One of the most important topics in relation to edge computing is scheduling. In the future, it is perfectly feasible that every 5G base station will have a data center at its base. While these edge data centers will enable a massive amount of compute, there won’t be enough to run every application in the world at every tower at once. We need a system that is capable of optimizing workload scheduling to run in the right place at the right time. This is a hugely challenging problem that needs our attention.
The types of edge workload scheduling models break down as follows:
- Static Scheduling: As we see in today’s Content Delivery Networks (CDNs), static scheduling is relatively straightforward with pre-set locations and predetermined configurations;
- Dynamic Scheduling: Scheduling that is latency or volume driven. This is where the most opportunity exists in relation to edge computing;
- Enforcement Scheduling: This involves circumstantial scheduling, such as in the case of location or data protection requirements (e.g. GDPR, PCI Compliance).
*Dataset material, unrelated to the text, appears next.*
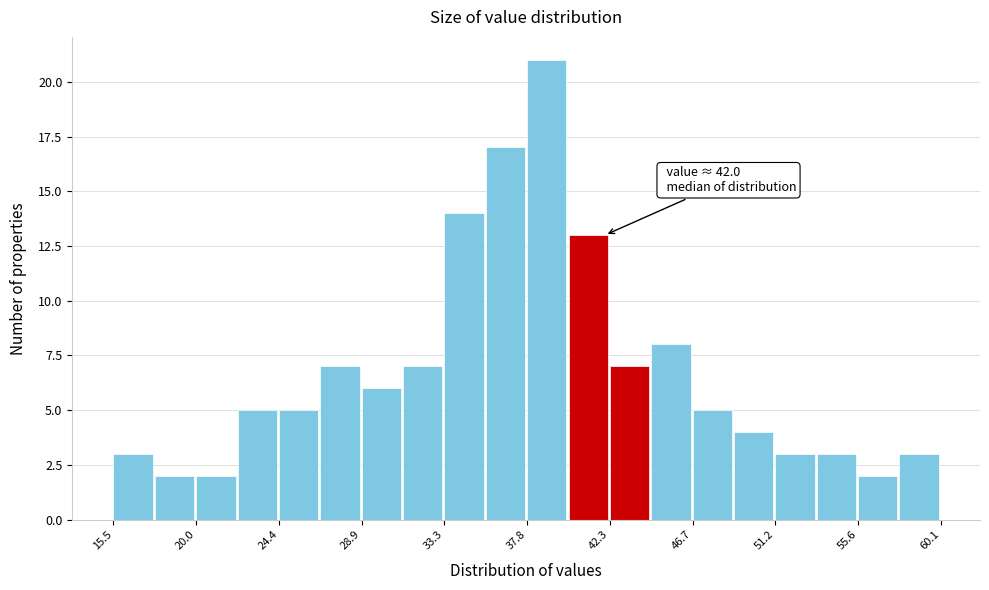

Which range on the x-axis has the tallest bar?

38.0 to 40.0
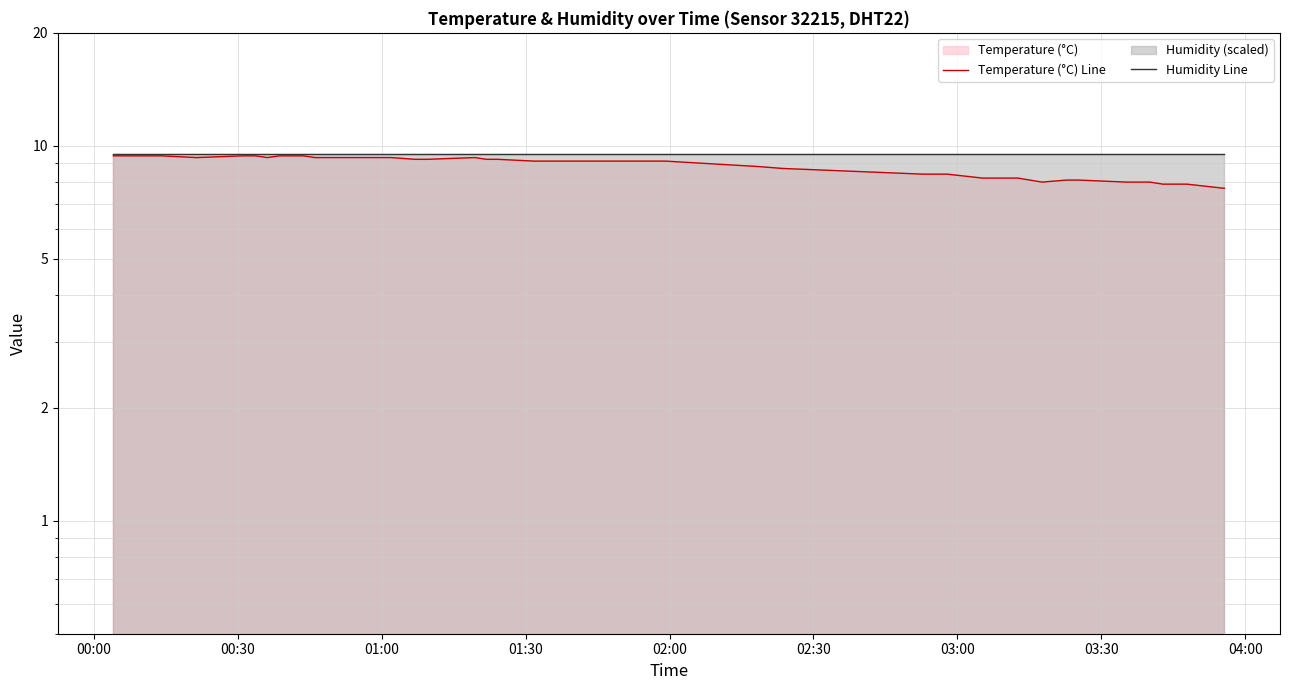

Is the value of Humidity Line at 38 greater than the value of Temperature (°C) Line at 31?

Yes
Dynamic, or demand-based scheduling, in relation to latency or volume, presents the biggest challenges (and brightest opportunities) when it comes to the various types of edge workload scheduling. There are several factors that drive dynamic scheduling. For instance, a developer determines that certain responses should have specific latency thresholds, such as, “Geography isn’t important, I just want to be within 10 milliseconds of my users.” The same request in terms of volume might look something like, “I’m getting lots of traffic from Europe and while I don’t typically have traffic there, I want the system to detect a certain set of special circumstances and trigger the launch of various components in the right geographies within Europe.”
Edge Workload Scheduling Challenges
Scheduling offloaded service requests to cloud computing can exert a considerable drain on networks. When many service requests are offloaded, it becomes important to work out how to schedule service requests between different edge compute stations so that performance is guaranteed, but costs are kept to a minimum. Compromise between the two is inevitable in finding the optimum balance between value and performance.
Scheduling becomes even more complicated when we take into consideration some of the complex dynamics of the edge. For example, in the case of the device edge, as terminal devices move locations and the service environment accordingly changes across time, working out how to make coherent and consistent dynamic scheduling decisions in line with the uncertainty of request patterns and the shifting environment is considerably challenging. Furthermore, what has been described as the Fourth Industrial Revolution is already upon us. By 2020, experts have predicted there will be up to 50 billion IP-enabled IoT devices alone. This is contributing to a massive explosion in data and data center traffic. As the number of terminal edge devices and mobile services grows, the service request scheduling problem becomes yet more complicated.
Another major challenge with dynamic scheduling is the associated cost of startup and teardown. To better illustrate this concept, consider this race car scenario. Prior to competition, race cars are transported to tracks by (relatively) slow-moving trucks. Once the car arrives, there is an entire crew that prepares the car for competition. When the light turns green at the start of the race, the car goes fast. When it comes to dynamic scheduling, we need to build strategies to expedite the setup and teardown so that it is instantaneous… like Star Trek, beaming the race car into the track at the precise moment the light turns green, and beaming it out once the checkered flag falls.
Traditional approaches to optimization born out of centralized systems, such as dynamic programming and combination optimization, will become more problematic, requiring high-complexity solutions that lead to problematic and long execution periods.
One of the more established potential solutions already in play is the Kubernetes Horizontal Pod Autoscaler. In the context of Kubernetes, there are two things you typically want to scale as a user: pods and nodes. The Horizontal Pod Autoscaler automatically scales the right number of pods in a replication controller, deployment or replica set as determined by observed CPU utilization, or other application-provided metrics with custom metrics support. The decision of when to scale is based on continuously measuring a preset metric and the moment it crosses a set threshold. An example: you want to measure the average CPU consumption of your pods and trigger a scale operation once your CPU consumption surpasses 80%, however, one metric doesn’t fit all types of application so the metric might vary. For a message queue, for instance, the number of messages existing in the waiting state might fit the metric; however, for a memory intensive application, memory consumption might fit the metric, so the percentage will vary across application type. Scaling down when the workload usage drops can also be implemented without causing disruption to the processing of existing requests.
Another solution being explored is the creation of new algorithms, such as the Dynamic Service Request Scheduling (DSRS) algorithm created by engineers at the Beijing Information Science and Technology University, which aims to make decisions around request scheduling that optimize cost while guaranteeing a certain level of performance. They claim, “the DSRS algorithm can be implemented in an online and distributed way”.
Although the compute capacity will be enormous, edge data centers are not equipped to run all of the world’s applications at all times; nor is it economically viable for businesses to consider running all servers at all times. Therefore, whoever works out the most efficient solution for running workloads in the right place at the right time will truly enable the next wave of edge computing.